The Benefits of Pursuing Higher Education Abroad

An analysis of study abroad programs.


This image shows the belltower at the Trinity College Dublin, otherwise known as the Campanile of Trinity College Dublin. This grand English architecture is the main entrance into the university. (K. Mitch Hodge, Unsplash)

With the excitement of college or the college process nearing, many graduating and upcoming seniors are itching to embark on traveling adventures and do so by applying to international universities or study abroad programs in United States colleges. 
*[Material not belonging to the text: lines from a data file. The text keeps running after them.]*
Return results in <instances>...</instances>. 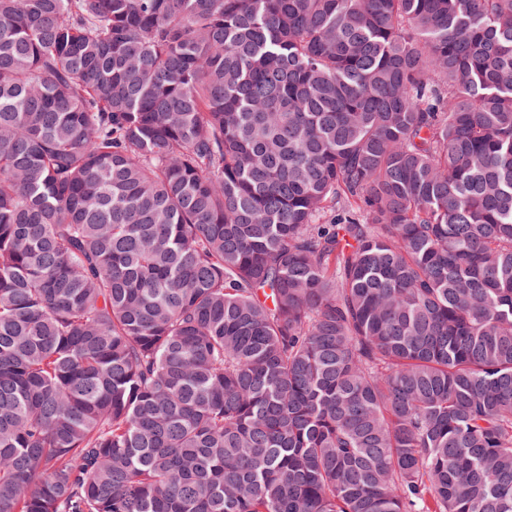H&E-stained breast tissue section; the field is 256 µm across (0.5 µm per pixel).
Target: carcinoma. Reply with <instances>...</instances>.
<instances>
[{
  "label": "carcinoma",
  "instance_id": "obj_1",
  "mask_svg": "<svg viewBox=\"0 0 512 512\" xmlns=\"http://www.w3.org/2000/svg\"><path fill=\"white\" fill-rule=\"evenodd\" d=\"M0 512H512V0H0Z\"/></svg>",
  "mask_w": 512,
  "mask_h": 512
}]
</instances>
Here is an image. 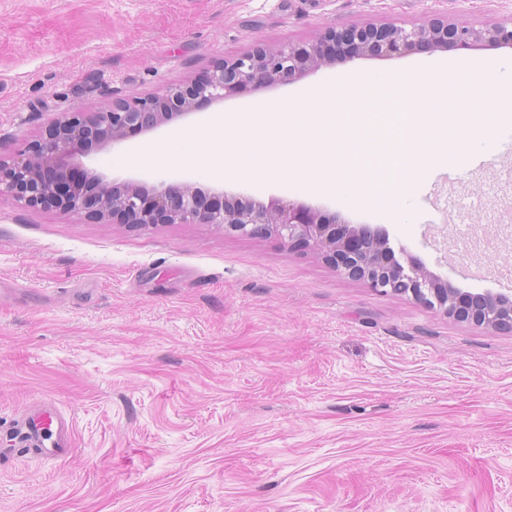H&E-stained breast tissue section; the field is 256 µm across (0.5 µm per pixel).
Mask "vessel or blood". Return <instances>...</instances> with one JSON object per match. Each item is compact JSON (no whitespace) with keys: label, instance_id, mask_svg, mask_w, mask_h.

In today’s world, travel is easy, relatively inexpensive, and very fast. To get from New York City to London, you would find yourself seated, granted not so comfortably, on a 6-and-a-half-hour plane ride. You would probably read a book, catch up on work that you have been putting off, or more likely binging five movies while eating junk food that you would never touch outside of a plane. Our world is made smaller through speedy and efficient transportation, the perfect excuse for students to pick up and live in a new country. 

Many high school juniors and seniors explore the option of studying abroad because of the thrill that comes with it. 

Beyond getting a higher education, students have the opportunity to network with other undergraduates from around the world, explore a new country, and essentially vacation for up to two years. After college, it is more difficult to travel while occupying a steady job.  

This is the St. George Campus at the University of Toronto, Canada. The image shows the historical architecture that can be found at the University of Toronto. (Narcisso Arellano / Unsplash)

From learning a new language to hoping to move to another country in the future, the motivations for study abroad programs are many. Taking such a big and jarring step requires an immense amount of motivation paired with easy execution. Brian Jeffrey Fogg, a behavior scientist, author, and founder of Stanford’s Behavior Design Lab, created a design on the components of behavior. He says that, “Behavior happens when motivation, ability, and prompt converge at the same moment.” 

His tested theory is that what prompts an action is the right amount of motivation paired with the right amount of ability. The Fogg behavior model allows one to visually see how behaviors exist, with each behavior — at a high enough motivation or ability or both — falling above the action potential line. 

Why is this important?

This model can help explain the influx of abroad undergraduate students in the past decades. Travel was always considered a privilege, one that the everyday person could not afford. In theory, there was always a motivation or desire to travel, it was just not within one’s abilities. However, with recent accessibility to air travel, students have achieved the ability to study abroad. But what do students think about this shift towards studying abroad?

Ellington Fagan ’22 is attending Williams College in the fall of 2022. He mentioned that he wants to study abroad at Oxford University. “They place students in a social atmosphere that holds different social norms and values. Students can internalize this and benefit from this exposure.” 

Study abroad programs allow students to gain insights into new cultures. Since most of these programs recruit students from all different universities around the world, the environment becomes an international crossover of various cultural backgrounds. This nurtures an environment that is welcoming to different nationalities and fosters new and unique experiences for all students and faculty. 

Yilinna Collmar ’22 will be attending Northeastern University. She is spending her first year studying abroad in London, through an international study program at Northeastern called Colmar said that, “Going abroad allows for true independence, and it gives students the opportunity to see the world from another lens.” 

However, with the newfound independence that abroad students receive, she said that she believed that study abroad programs are a lot of work, specifically noting that, “Students have to get visas on their own, they need to figure out cellular plans abroad, currency conversions, travel and luggage…and so on.” Her thought is that in addition to attending a university for the first time, “now not only are they living on their own, but they are in a foreign country with few to no friends. It’s an amazing opportunity, but getting there and getting settled can be very stressful, which may deter a lot of students.”

University study abroad programs come with their developmental advantages and time-consuming disadvantages. Despite gaining a new perspective on an entirely different culture, creating a new international community, and gaining life-experience and independence, it’s vital to take into consideration all of the steps required to see an abroad program through.

When planning your time abroad, it can feel overwhelming and not worth it. But many students who come back from their time abroad find themselves changed in many positive ways. In NAFSA’s “Independent Research Measuring the Impact of Study Abroad,” researchers found that students come back from studying abroad with a deeper understanding of global dilemmas, superior communication capabilities, and the ability to foster intercultural connections. 

This is the Roeterseiland campus at the University of Amsterdam, a beautiful glass building on the Nieuwe Achtergracht canal. (Fons Heijnsbroek / Unsplash)

Our world today is only getting smaller. Students’ opportunity to study abroad as an undergraduate is only becoming easier. As a graduated senior myself, heading off this fall to pursue an international double bachelor’s program, I can wholeheartedly say that this next chapter of my life will change me in ways beyond my imagination. 

In NAFSA’s “Independent Research Measuring the Impact of Study Abroad,” researchers found that students come back from studying abroad with a deeper understanding of global dilemmas, superior communication capabilities, and the ability to foster intercultural connections.